(Set exercise):
Answer these from the passage below on the Sony BMG copy protection settlement:
(a) How many XCP CDs did Sony BMG recall?
(b) Until when does the settlement last?
(c) Which state's attorney general brought a separate lawsuit against Sony BMG?

(Quoted text):
^^^^
At least 15 different lawsuits were filed by class action lawyers against the record label, and the New York cases were eventually consolidated into one proceeding. The parties reached a preliminary settlement with Sony BMG in December, leaving it up to a judge in a US District Court in New York to make it official.

Sony BMG had already yanked the affected discs off the shelves, suspended production of CDs containing the technology and issued a recall of the 4.7 million XCP CDs, offering MP3 downloads in return.

Under the terms of the final settlement, Sony BMG definitively agreed to continue halting manufacture or distribution of CDs containing the two programs. It stopped using XCP on its products in November 2005 and ceased using MediaMax about a month later, according to court filings.

For the duration of the settlement, which lasts until the end of 2007, the company is expected to take several steps before putting any new copy protection software on its wares, including submitting the software for review by an independent security expert and including a brief, written description of the copy protection tool on any CD that contains it.

Sony BMG told ZDNet UK's sister site CNET News.com on Monday that it was "pleased" the settlement had been approved by the court.

Electronic Frontier Foundation legal director Cindy Cohn, whose organisation represented plaintiffs in the settlement, urged anyone in possession of the offending CDs to stake their claims against Sony. Doing so, she predicted, may send a message to Sony BMG and other music labels to "think twice before wrapping songs in DRM".

Sony BMG still faces a separate lawsuit "over materially the same subject matter" from the Texas attorney general, as well as inquiries from the Federal Trade Commission and other state attorneys general, according to the text of the settlement. The document indicates Sony will pursue similar settlements in those cases.
^^^^
(Provided data):

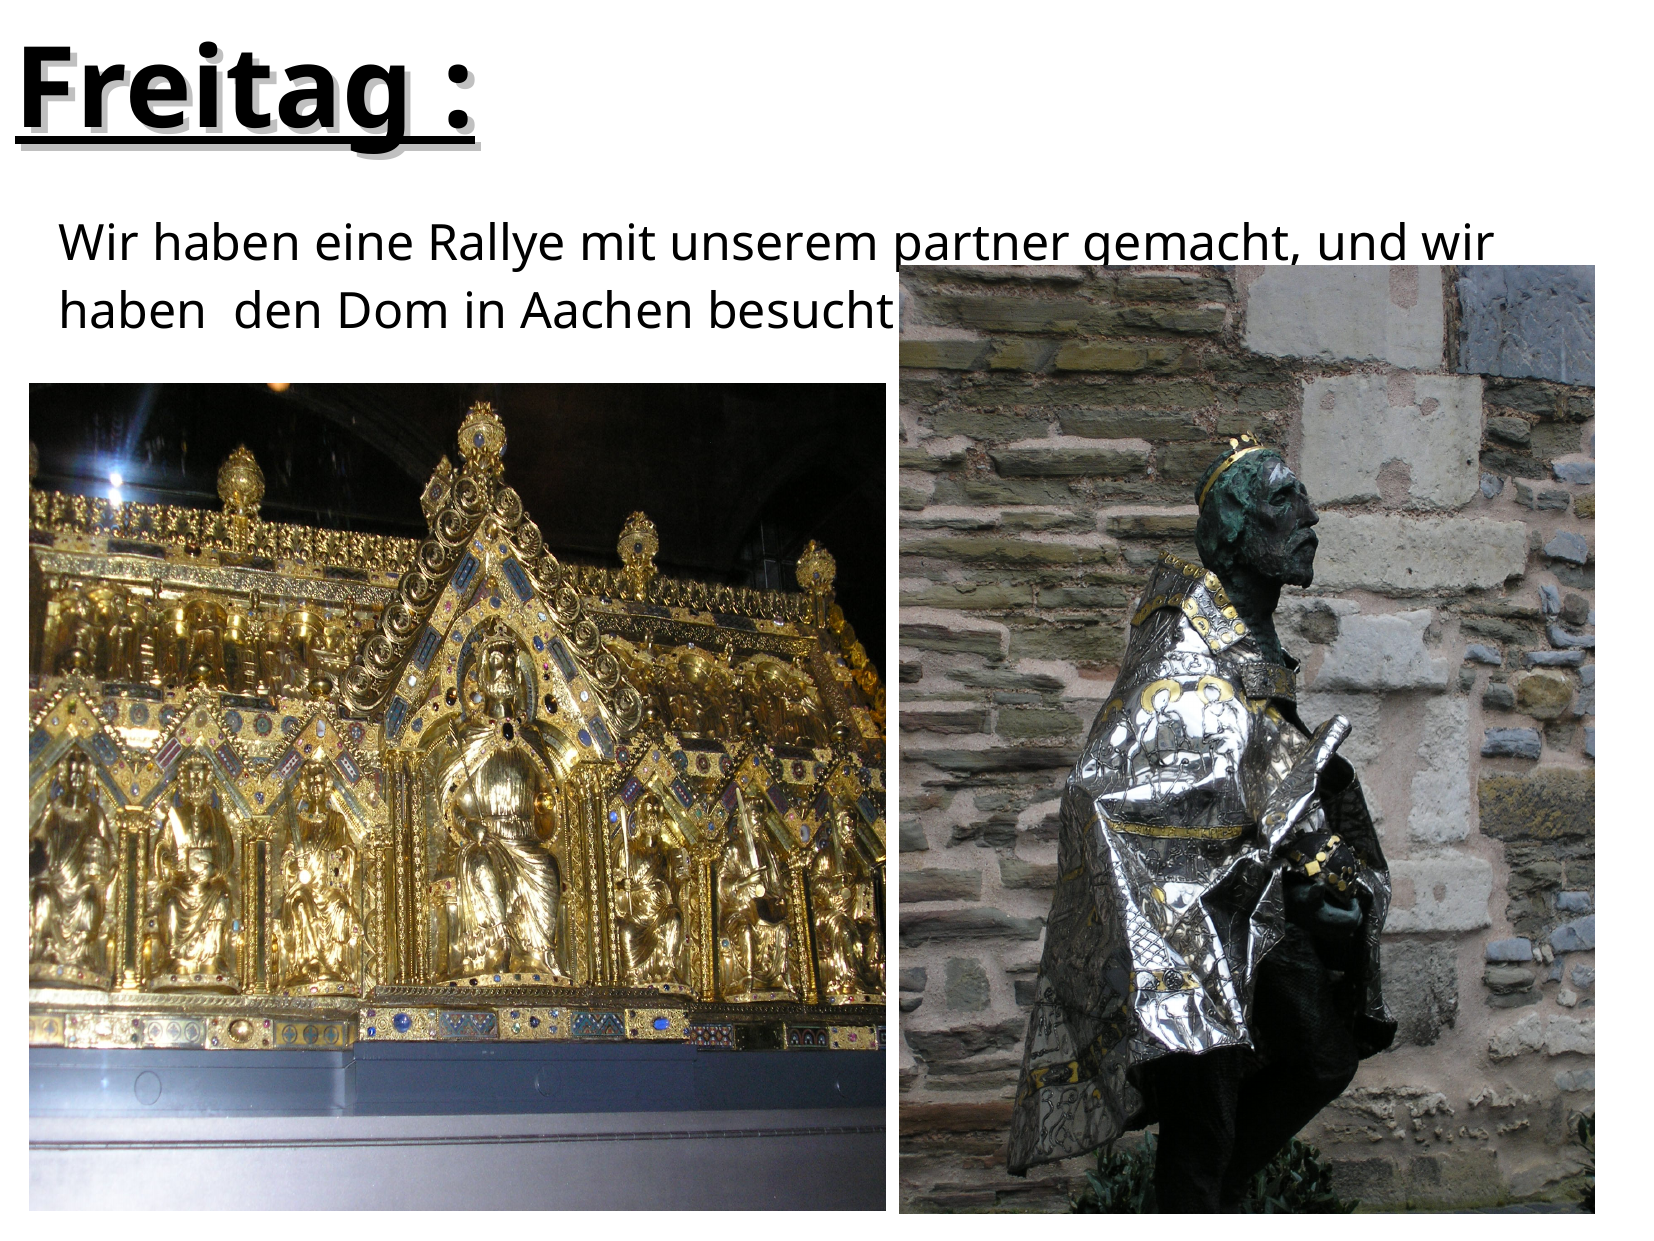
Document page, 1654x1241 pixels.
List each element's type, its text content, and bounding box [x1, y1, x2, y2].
^^^^
(Correct response):
(a) 4.7 million
(b) The end of 2007
(c) Texas